Thursday, 1 September 2022

Instrument Product Development Ltd v W D Engineering Solutions Ltd

[2022] EWHC 1994 (Ch)  

A key to the outcome of this case was a telephone conversation, held in March 2017. However, the two witnesses had critically different recollections of that call, to which they were the only parties. Deputy Judge Farnhill reviewed the case law and summarised the principles that were relevant here: 

(i) In interpreting an oral contract, the parties’ subjective understanding about what they were agreeing is relevant and admissible evidence; 

(ii) What is critical is their understanding at, or immediately after, the point at which contract is entered into; 

(iii) Later statements and actions are much less reliable indicators of what the parties understood to have been agreed. Just as memory is affected by the process of preparing for trial, it is affected by seeing how a transaction works out in practice; 

(iv) Subsequent conduct and statements may be relevant to variations and estoppel. Here, the analysis is principally, but not exclusively, an objective one. The focus is on what the parties said and did, more than on what the parties thought; 

(v) To the extent that it exists, documentary evidence of what was said in meetings and conversations will almost inevitably be a more reliable guide than the witnesses’ unaided recollections.

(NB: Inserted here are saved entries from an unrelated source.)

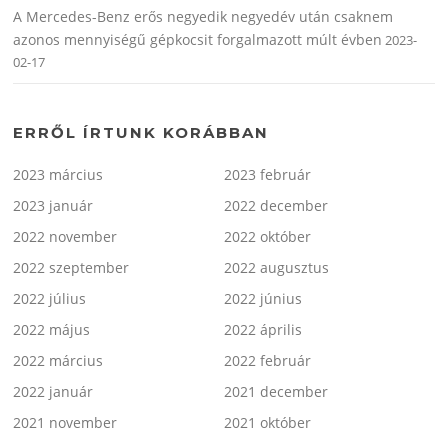
A Mercedes-Benz erős negyedik negyedév után csaknem
azonos mennyiségű gépkocsit forgalmazott múlt évben
2023-
02-17
ERRŐL ÍRTUNK KORÁBBAN
2023 március
2023 február
2023 január
2022 december
2022 november
2022 október
2022 szeptember
2022 augusztus
2022 július
2022 június
2022 május
2022 április
2022 március
2022 február
2022 január
2021 december
2021 november
2021 október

There was no dispute that the Agreement was formed by way of a telephone call between the two witnesses on 6 March 2017. The parties further agreed that it gave rise to a 50/50 profit share. The disagreement concerned whether that profit share arrangement related to the pilot Nespresso store in Cannes, then specifically in contemplation or whether it was to cover all future supplies to Nespresso of the props designed by IPD. 

The key evidence was not the witnesses’ different recollections of the call, but an email sent the next day. The Judge held that  the Agreement, at least at the point of formation, was wholly oral and the purpose of the email was simply to document what had already been agreed. It was not to supplement or amend that Agreement. The 7 March 2017 email was focussed almost exclusively on the potential Cannes order. Subsequently, the Agreement evolved, and other projects were added. They were not covered by the 6 March 2017 telephone call but were added to the Agreement by virtue of variations agreed by the witnesses.

And when it came to the variations, the Judge noted that evidence of subsequent conduct may also be relevant. However, that process differed from the exercise of interpreting an oral agreement in that it was primarily objective rather than subjective. The focus was on what a reasonable onlooker would have understood from the parties’ words and actions, rather than what the parties themselves thought they meant.

Later in the Judgment, the Judge discussed events at a meeting between the Parties. He considered that this was an instance of the witnesses’ recollection having been influenced by subsequent events. 

Here, the Judge said that the parties went to the meeting expecting to make progress towards an order for the wider rollout but not expecting an order to be agreed. The latter outcome was considered “improbable it was not impossible.” Further than that, it was their ultimate objective. When the improbable happened, at the meeting, the parties attached more weight to that meeting subsequently than they had done in the run-up to it.

The Judge noted that the parties had transacted informally throughout, and he took into account whatever documents there were, including emails and WhatsApp messages. Another point at issue was whether there was an agreement to reinvest sums due or to set them off against a different project. Again, both parties were relying on undocumented discussions. Both could be wrong, but both could not be right because, if the reinvestment was agreed along the lines suggested, there would be no basis for the set-off. 

The Judge, again, preferred the evidence of the witness whose recollection of the original meeting was supported by the follow-up email. Although the witness could not recall the precise timing of the meeting, that was not thought to be especially surprising considering it was five years ago. The witness gave a clear description of the meeting itself and their reaction to it. 

In conclusion, the Judge said that the starting point was obviously the conversation on 6 March 2017, the day on which the Agreement was reached. The email sent the next day was intended to record the Agreement and was by far the best evidence of its terms. 

He also noted that, as a final point, the relationship between the Parties deteriorated, positions inevitably polarised and both parties increasingly prepared for a dispute in some form. The Judge derived no assistance from the exchanges at this time, as all of the difficulties inherent in the process of recollection would have been aggravated by the litigation process.